** INSTRUCTIONS TO FOLLOW **
Please give back the lines of the material starting at the line containing "order: Malvales" and ending at the line containing "state / province: Ohio", renaming "country" to "nation" and changing nothing else. Return only those lines.
━━━━━━
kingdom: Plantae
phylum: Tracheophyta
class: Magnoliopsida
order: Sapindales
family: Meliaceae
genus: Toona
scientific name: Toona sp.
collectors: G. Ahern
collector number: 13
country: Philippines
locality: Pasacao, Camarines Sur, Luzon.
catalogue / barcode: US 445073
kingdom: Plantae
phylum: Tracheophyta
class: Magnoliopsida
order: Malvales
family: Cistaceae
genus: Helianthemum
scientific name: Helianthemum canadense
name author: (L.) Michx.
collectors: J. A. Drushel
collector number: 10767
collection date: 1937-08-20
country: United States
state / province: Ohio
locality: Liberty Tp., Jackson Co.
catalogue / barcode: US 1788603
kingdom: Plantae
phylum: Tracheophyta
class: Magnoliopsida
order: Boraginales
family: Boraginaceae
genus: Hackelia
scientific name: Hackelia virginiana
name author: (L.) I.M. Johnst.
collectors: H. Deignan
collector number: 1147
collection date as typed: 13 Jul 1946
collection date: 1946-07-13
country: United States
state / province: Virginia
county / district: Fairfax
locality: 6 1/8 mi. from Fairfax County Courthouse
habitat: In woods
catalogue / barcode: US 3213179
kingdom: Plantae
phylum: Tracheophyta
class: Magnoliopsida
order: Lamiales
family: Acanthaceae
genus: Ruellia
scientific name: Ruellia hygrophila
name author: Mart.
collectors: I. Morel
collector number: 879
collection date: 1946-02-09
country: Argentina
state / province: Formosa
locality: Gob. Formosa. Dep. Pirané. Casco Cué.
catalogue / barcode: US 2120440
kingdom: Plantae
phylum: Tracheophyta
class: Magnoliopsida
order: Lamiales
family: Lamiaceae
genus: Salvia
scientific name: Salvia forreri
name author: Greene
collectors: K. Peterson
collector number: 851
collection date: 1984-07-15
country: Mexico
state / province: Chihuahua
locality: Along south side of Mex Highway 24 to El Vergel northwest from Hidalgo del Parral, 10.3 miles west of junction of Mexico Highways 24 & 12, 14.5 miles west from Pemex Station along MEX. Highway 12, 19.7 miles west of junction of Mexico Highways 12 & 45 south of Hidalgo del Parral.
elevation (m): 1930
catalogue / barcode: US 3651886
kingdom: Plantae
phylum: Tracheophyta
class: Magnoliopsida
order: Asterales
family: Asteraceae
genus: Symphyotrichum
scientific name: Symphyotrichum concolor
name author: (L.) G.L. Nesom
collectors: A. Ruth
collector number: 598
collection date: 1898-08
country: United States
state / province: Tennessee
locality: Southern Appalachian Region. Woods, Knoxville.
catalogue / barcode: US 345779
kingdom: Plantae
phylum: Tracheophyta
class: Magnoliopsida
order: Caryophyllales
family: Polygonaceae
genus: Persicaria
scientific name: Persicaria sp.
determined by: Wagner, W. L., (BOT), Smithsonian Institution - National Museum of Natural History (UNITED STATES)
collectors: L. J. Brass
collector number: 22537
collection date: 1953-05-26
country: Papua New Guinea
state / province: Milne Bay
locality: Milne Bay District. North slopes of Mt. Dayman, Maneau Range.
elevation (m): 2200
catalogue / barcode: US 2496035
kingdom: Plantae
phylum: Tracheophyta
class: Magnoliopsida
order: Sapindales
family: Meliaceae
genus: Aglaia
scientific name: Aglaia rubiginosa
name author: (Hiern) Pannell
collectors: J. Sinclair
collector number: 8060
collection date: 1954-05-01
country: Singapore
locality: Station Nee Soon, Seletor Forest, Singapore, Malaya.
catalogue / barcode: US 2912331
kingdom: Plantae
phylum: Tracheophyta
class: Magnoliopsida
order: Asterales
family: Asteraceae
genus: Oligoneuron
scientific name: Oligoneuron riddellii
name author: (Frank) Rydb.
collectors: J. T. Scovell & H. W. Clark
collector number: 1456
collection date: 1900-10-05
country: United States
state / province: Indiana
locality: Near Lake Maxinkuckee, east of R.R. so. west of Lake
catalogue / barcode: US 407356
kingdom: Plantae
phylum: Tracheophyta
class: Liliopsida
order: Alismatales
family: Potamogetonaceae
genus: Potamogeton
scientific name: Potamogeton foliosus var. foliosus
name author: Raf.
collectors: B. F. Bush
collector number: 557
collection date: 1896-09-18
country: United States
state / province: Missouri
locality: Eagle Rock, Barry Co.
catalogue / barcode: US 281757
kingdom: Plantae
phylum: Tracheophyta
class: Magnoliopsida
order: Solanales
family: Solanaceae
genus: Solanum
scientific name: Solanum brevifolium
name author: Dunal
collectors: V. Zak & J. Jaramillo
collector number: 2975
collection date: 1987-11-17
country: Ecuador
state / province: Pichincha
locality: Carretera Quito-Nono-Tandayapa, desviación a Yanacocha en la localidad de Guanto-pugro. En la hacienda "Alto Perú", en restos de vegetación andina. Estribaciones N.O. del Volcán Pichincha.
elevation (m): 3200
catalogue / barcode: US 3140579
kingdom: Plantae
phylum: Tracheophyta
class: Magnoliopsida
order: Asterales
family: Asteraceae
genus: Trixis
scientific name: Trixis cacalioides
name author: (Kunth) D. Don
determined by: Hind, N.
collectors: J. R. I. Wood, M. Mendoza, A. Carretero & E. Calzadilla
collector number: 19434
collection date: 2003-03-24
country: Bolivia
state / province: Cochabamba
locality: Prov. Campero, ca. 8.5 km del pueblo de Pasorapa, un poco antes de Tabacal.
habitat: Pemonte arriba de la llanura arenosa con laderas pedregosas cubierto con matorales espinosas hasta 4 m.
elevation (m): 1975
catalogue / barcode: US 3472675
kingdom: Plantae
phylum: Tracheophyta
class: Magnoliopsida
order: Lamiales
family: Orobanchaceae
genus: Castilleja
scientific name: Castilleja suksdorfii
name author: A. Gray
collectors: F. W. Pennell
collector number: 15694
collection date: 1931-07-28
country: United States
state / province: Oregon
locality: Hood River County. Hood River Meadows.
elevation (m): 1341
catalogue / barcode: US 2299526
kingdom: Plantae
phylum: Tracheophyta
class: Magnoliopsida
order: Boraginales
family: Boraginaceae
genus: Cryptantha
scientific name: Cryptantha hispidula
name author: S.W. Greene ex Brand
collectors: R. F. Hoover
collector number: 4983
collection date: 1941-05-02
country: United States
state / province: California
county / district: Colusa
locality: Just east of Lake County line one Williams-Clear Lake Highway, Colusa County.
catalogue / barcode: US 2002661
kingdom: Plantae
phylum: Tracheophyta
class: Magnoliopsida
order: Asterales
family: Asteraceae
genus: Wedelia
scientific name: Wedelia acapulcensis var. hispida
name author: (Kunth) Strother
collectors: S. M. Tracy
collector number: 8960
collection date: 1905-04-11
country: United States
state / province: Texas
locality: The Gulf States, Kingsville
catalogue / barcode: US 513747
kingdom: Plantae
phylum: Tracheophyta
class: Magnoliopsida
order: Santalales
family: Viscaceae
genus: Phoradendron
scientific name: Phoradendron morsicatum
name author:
━━━━━━
** RESULT FOR THIS EXERCISE **
order: Malvales
family: Cistaceae
genus: Helianthemum
scientific name: Helianthemum canadense
name author: (L.) Michx.
collectors: J. A. Drushel
collector number: 10767
collection date: 1937-08-20
nation: United States
state / province: Ohio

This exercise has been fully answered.